IF you deny that there is a system in place that oppresses women as women, and privileges men as men, then you have no need to call yourself a feminist, because in your bubble-world there IS no need for feminism. If you believe that your life's validation comes only from the sex acts that you perform, or that your qualitative value as a human derives from the stuff that you do with your sexual parts, then you have no need for feminism. I mean, part of the whole message is that women and children are not just reducible to their body parts and their sexuality. That has been a part of the message for years. If you think that your actions do not effect the lives of others then you have no need for feminism, and I'd go right out on a limb and say that you have no need for any sort of activism. Just stay in your room and think. That should change the world, right?
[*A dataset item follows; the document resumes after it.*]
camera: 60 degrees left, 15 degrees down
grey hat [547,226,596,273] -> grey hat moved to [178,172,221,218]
There are some pretty clear reasons that radical feminists put that word, "radical," into the name. Radical refers to the root of something. Radfems tend to think that oppression based upon sex and gender is one of the "big ones." We tend to think that at some point, in human evolution, a qualitative value was imposed upon human physiology that led to the oppression of people with bodies that identified them as being female, by people with bodies that identify said people as male. We think that deliberate actions put this dichotomy into place, and that the dichotomy cannot be destroyed or removed without ACTION. We oppose the sex industry because it is an outgrowth of this dichotomy that acts as an educational and coersive aid in retaining the structure of the dichotomy as well as a means of supply- of women in paper, on film, and in living flesh- to the males of our species who benefit from keeping the dichotomy firmly in place. This is why we get a little bit angry and testy when women who have enough privilege to choose to stay out and fight go in there and comply, with their own bodies and their own words, and then attempt to sieze the floor from women who are invisiblized every day and suffer and hurt because they DO NOT have a choice, because they can either turn tricks or they can starve. We get a little bit mad when a smattering of women who say that they are HAPPY maintaining the status quo push themselves forward, and allow men with power to push them forward, as examples that result in knocking the progress backwards a few months or years or decades.
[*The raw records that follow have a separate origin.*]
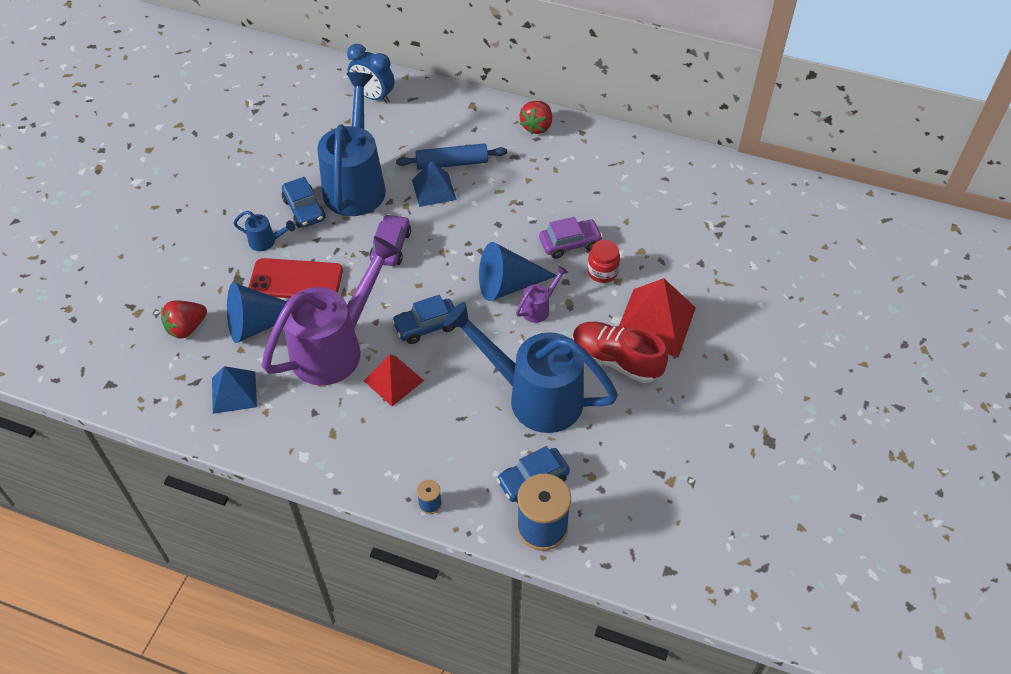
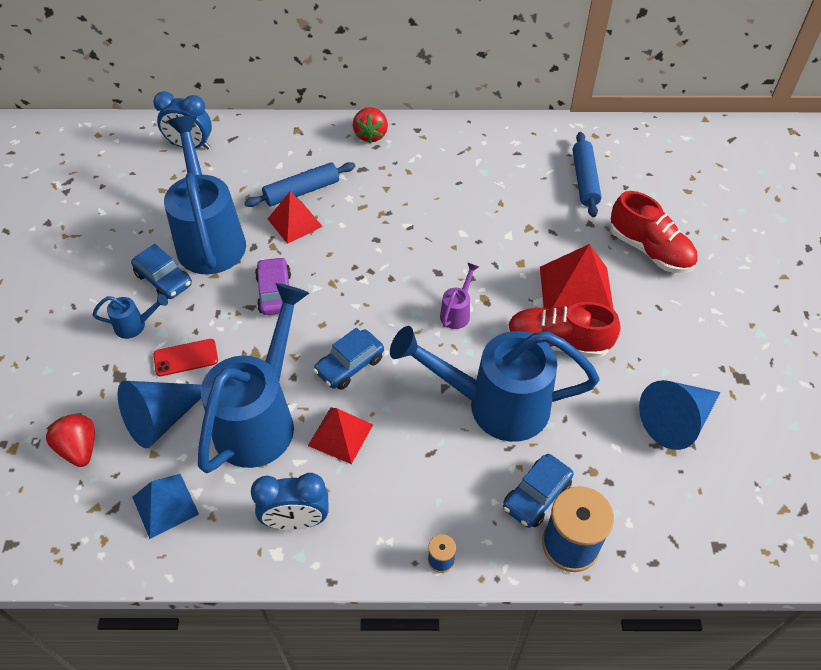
camera: 20 degrees left, 0 degrees up
red strawberry [161,300,207,339] -> red strawberry turned 120 degrees clockwise [46,413,95,467]
red phone [248,258,343,298] -> red phone [154,339,218,376], size x0.61
purple watering can [262,236,400,385] -> blue watering can [198,283,309,473]
blue pyramid [412,161,457,207] -> red pyramid [268,192,323,244]
blue cone [479,242,557,301] -> blue cone moved to [639,380,720,450]
purple car [539,217,603,259] -> none
red jar [587,240,620,283] -> none
none -> blue clock [251,473,329,530]
none -> blue rolling pin [573,132,602,217]
none -> red shoe [610,191,698,273]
Arrrrgggghhhhhhh. I have to go to bed now. I'm so fucking tired.

1 comment:

La Otra said...

TnT...you are so on point...there needs to be an offensive to patriarchy. But the point of oppressing people is to entrap them in a position from where they can't resist domination, exactly what makes mounting an offensive an uphill battle. For most oppressed groups, that entrapment is both material and ideological: The boss man controls both what we can have and what we can think. Any offensive that feminists mount against the system has to attack from both these fronts.

Truer words were never spoken: The privileged whites of the women's movement end up alienating and invisibilizing the non-white and the less privileged, and it's all in a mad fucking scramble for crumbs. For fucking CRUMBS, y'all.

The past month I have felt this in a big way, from folks calling themselves radicals and feminists. Even within these circles---the circles where I'm supposed to be supported by like-minded folks---I am still The Other. There are no Black people, no Asian, Middle Eastern, Latin@, or Native people. Just me and a bunch of white folks who see my face but can't see me.

It sure makes fighting the good fight bloody hard.